Required work — Your answer should be the lines below from the one with "Security concerns have" to the one with "<sup>2</sup> Office of", both included, given again exactly and with nothing added.

········

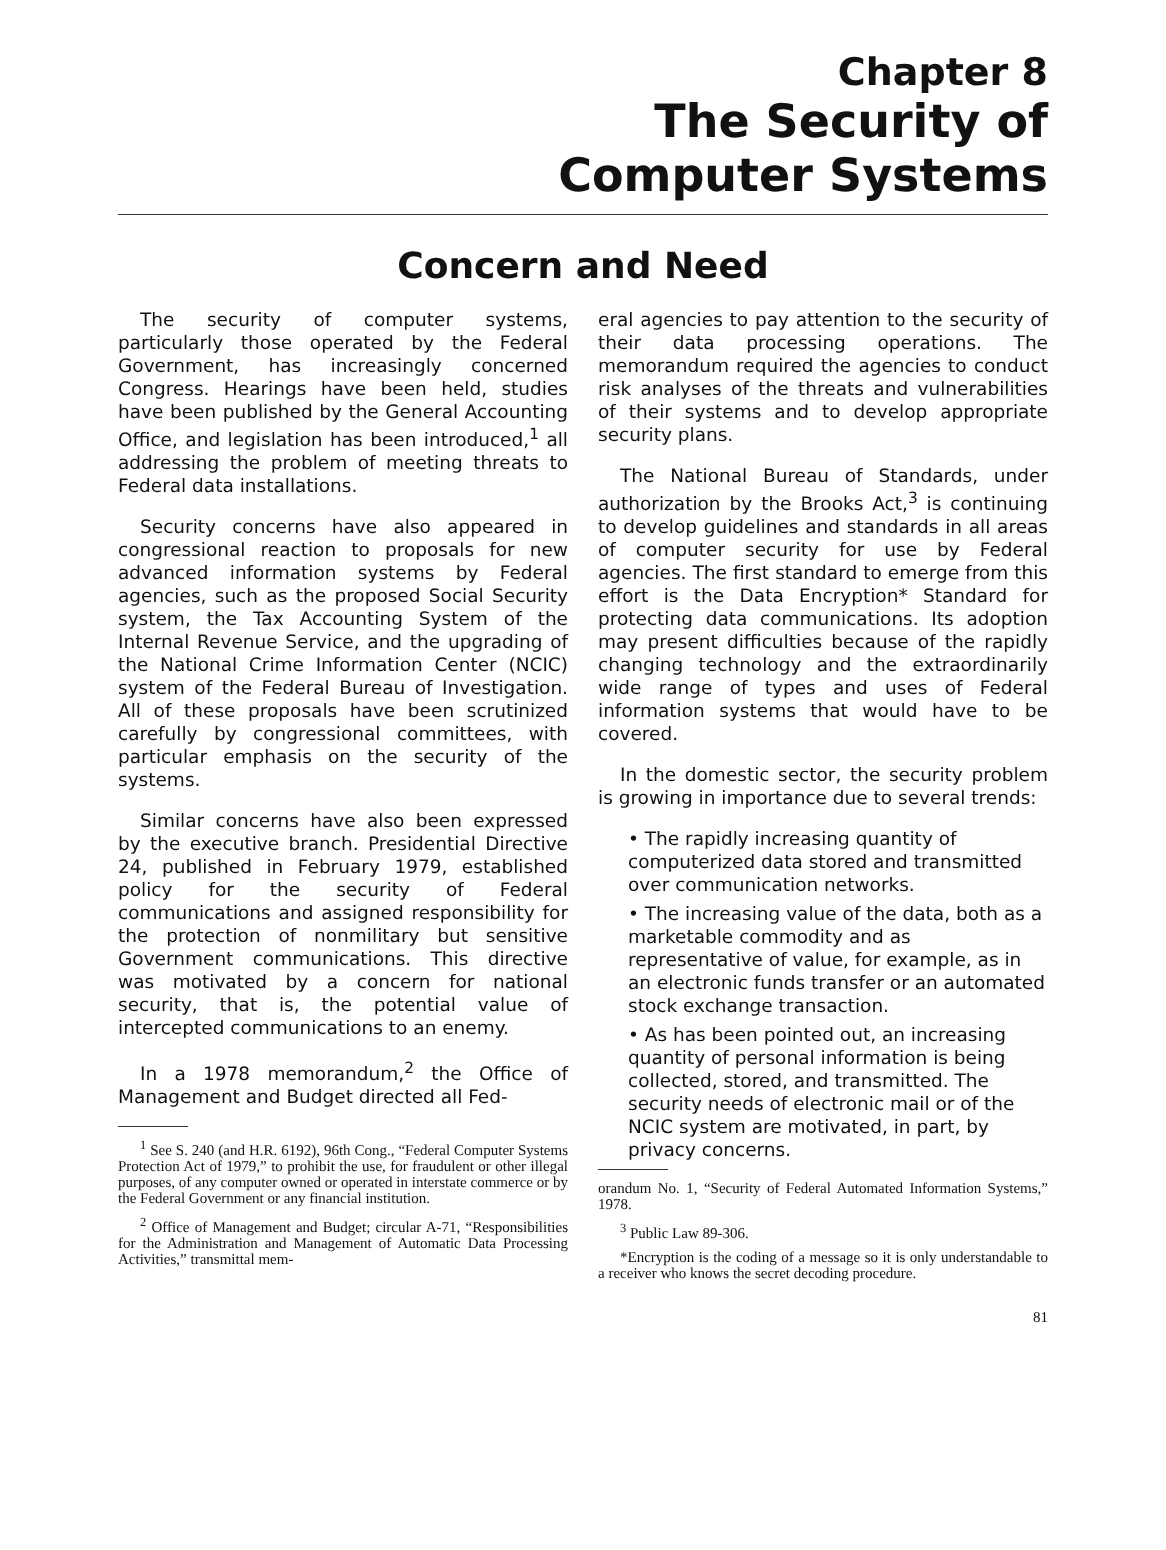Chapter 8
The Security of
Computer Systems
Concern and Need
The security of computer systems, particularly those operated by the Federal Government, has increasingly concerned Congress. Hearings have been held, studies have been published by the General Accounting Office, and legislation has been introduced,<sup>1</sup> all addressing the problem of meeting threats to Federal data installations.
Security concerns have also appeared in congressional reaction to proposals for new advanced information systems by Federal agencies, such as the proposed Social Security system, the Tax Accounting System of the Internal Revenue Service, and the upgrading of the National Crime Information Center (NCIC) system of the Federal Bureau of Investigation. All of these proposals have been scrutinized carefully by congressional committees, with particular emphasis on the security of the systems.
Similar concerns have also been expressed by the executive branch. Presidential Directive 24, published in February 1979, established policy for the security of Federal communications and assigned responsibility for the protection of nonmilitary but sensitive Government communications. This directive was motivated by a concern for national security, that is, the potential value of intercepted communications to an enemy.
In a 1978 memorandum,<sup>2</sup> the Office of Management and Budget directed all Fed-
<sup>1</sup> See S. 240 (and H.R. 6192), 96th Cong., “Federal Computer Systems Protection Act of 1979,” to prohibit the use, for fraudulent or other illegal purposes, of any computer owned or operated in interstate commerce or by the Federal Government or any financial institution.
<sup>2</sup> Office of Management and Budget; circular A-71, “Responsibilities for the Administration and Management of Automatic Data Processing Activities,” transmittal mem-
eral agencies to pay attention to the security of their data processing operations. The memorandum required the agencies to conduct risk analyses of the threats and vulnerabilities of their systems and to develop appropriate security plans.
The National Bureau of Standards, under authorization by the Brooks Act,<sup>3</sup> is continuing to develop guidelines and standards in all areas of computer security for use by Federal agencies. The first standard to emerge from this effort is the Data Encryption* Standard for protecting data communications. Its adoption may present difficulties because of the rapidly changing technology and the extraordinarily wide range of types and uses of Federal information systems that would have to be covered.
In the domestic sector, the security problem is growing in importance due to several trends:
• The rapidly increasing quantity of computerized data stored and transmitted over communication networks.
• The increasing value of the data, both as a marketable commodity and as representative of value, for example, as in an electronic funds transfer or an automated stock exchange transaction.
• As has been pointed out, an increasing quantity of personal information is being collected, stored, and transmitted. The security needs of electronic mail or of the NCIC system are motivated, in part, by privacy concerns.
orandum No. 1, “Security of Federal Automated Information Systems,” 1978.
<sup>3</sup> Public Law 89-306.
*Encryption is the coding of a message so it is only understandable to a receiver who knows the secret decoding procedure.
81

········

Worked solution —
Security concerns have also appeared in congressional reaction to proposals for new advanced information systems by Federal agencies, such as the proposed Social Security system, the Tax Accounting System of the Internal Revenue Service, and the upgrading of the National Crime Information Center (NCIC) system of the Federal Bureau of Investigation. All of these proposals have been scrutinized carefully by congressional committees, with particular emphasis on the security of the systems.
Similar concerns have also been expressed by the executive branch. Presidential Directive 24, published in February 1979, established policy for the security of Federal communications and assigned responsibility for the protection of nonmilitary but sensitive Government communications. This directive was motivated by a concern for national security, that is, the potential value of intercepted communications to an enemy.
In a 1978 memorandum,<sup>2</sup> the Office of Management and Budget directed all Fed-
<sup>1</sup> See S. 240 (and H.R. 6192), 96th Cong., “Federal Computer Systems Protection Act of 1979,” to prohibit the use, for fraudulent or other illegal purposes, of any computer owned or operated in interstate commerce or by the Federal Government or any financial institution.
<sup>2</sup> Office of Management and Budget; circular A-71, “Responsibilities for the Administration and Management of Automatic Data Processing Activities,” transmittal mem-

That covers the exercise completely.